"Antes de conhecer o Rui, já tinha a letra e a música do Chico Fininho. Tinha escrito aquilo para explorar o lado kitsch da música portuguesa, para me divertir e cantar entre amigos. O Rui fez um bom arranjo e levou a canção com outras que escrevi em inglês à Valentim de Carvalho, em Lisboa...", explica Carlos Tê ao DN.
Dada a resposta da editora, o eterno letrista do "pai do rock português" teve de pôr de parte as influências anglo-saxónicas e encarar o desafio de escrever na sua língua, apesar de desprezar o "nacio- nal-cançonetismo" que dominava o panorama na adolescência e de ter a necessidade de romper com a moda que lhe sucedeu: os cantores do PREC.
"A música era para mim escapatória de um país sombrio e miserável. Era onde conseguia pontos de fuga... Na adolescência comprava discos vindos de Inglaterra e aquilo dava-me estatuto. Juntava amigos em casa, ouvíamos discos, discutíamos as canções... Hoje, isso é impensável. A música é cada vez mais descartável", realça Carlos Tê, que fez as pazes com Portugal só depois do 25 de Abril de 1974.
Durante a ditadura, para fugir à Guerra Colonial, pensou exilar-se na Dinamarca: "Escapei por dois anos, mas mantinha incrível ponte de afectividade musical com os amigos mais velhos que foram para a guerra. Podiam estar em Tete, no mato, a combater a Frelimo, que às vezes lá recebiam um aerograma meu a dizer '...aqui vai a última cassete dos Emerson, Lake & Palmer; dos Jetrho Tull', etc..."
O culto quase tribal à volta da música veio daí e floresceu quando o talento musical de Rui Veloso encontrou a criatividade da escrita de Tê, que quis ficar na sombra: "O Rui desafiava-me e até apareci a tocar com ele, no início dos anos 80, num programa televisivo, A Árvore das Patacas, mas vi logo que aquilo não era para mim..."
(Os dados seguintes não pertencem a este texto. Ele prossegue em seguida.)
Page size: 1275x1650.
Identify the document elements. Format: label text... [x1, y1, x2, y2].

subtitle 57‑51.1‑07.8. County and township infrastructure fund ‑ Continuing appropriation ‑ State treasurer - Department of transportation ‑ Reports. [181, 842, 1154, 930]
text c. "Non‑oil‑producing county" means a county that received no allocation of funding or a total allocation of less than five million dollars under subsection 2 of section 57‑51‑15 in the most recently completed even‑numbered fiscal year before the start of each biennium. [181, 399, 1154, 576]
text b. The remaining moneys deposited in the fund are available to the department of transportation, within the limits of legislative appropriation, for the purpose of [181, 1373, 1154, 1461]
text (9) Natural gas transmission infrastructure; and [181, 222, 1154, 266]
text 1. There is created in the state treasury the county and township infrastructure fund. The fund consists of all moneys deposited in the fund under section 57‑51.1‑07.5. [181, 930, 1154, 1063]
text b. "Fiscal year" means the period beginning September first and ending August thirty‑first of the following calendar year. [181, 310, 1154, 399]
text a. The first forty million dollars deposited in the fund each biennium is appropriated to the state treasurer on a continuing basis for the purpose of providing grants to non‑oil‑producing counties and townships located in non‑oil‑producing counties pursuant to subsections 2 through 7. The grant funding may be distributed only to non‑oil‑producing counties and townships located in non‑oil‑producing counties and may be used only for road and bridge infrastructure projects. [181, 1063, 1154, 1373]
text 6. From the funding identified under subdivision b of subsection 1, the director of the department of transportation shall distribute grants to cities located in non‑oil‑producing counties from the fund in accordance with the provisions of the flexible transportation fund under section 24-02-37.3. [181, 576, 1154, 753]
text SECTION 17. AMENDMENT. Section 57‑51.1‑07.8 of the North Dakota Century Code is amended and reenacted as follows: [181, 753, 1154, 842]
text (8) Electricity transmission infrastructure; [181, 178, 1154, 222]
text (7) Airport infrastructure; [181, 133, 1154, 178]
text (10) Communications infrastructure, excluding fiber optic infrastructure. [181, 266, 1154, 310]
O lugar de Carlos Tê era a escrita, onde a inspiração sempre lhe surgiu através das notícias de jornal, de histórias que lhe contavam ou de impressões que juntava a passear pela sua cidade. É por aí que começa o demorado processo de escrita, bem patente em Porto Sentido, que nasceu por contraponto às inúmeras canções sobre Lisboa: "Não havia nenhuma canção sobre o Porto que me agradasse a ponto de apanhar aquele ressentimento em relação a Lisboa. Essa letra teve muita carpintaria; andei muito tempo de martelo e escopo a burilar cada palavra..."
Hoje, Carlos Tê escreve menos letras, também porque se gravam menos discos. Mantém estreita a relação com Rui Veloso, que ainda tem lá por casa uns 15 poemas para transformar em canções.
O letrista tem-se dedicado a projectos que cruzam a afeição pela escrita e pelo Porto. O mais recente é Cimo de Vila (ed. Afrontamento), livro de "textos, impressões e pequenos poemas" sobre a sua cidade, com ilustrações de Manuela Bacelar. E continua a encontrar nas suas canções uma magia que não o deixa de surpreender: "É gratificante ouvir uma plateia a cantar algo que escrevi, mas já trato aquilo como se fosse de outrem. As canções são algo que apenas vagamente nos pertencem."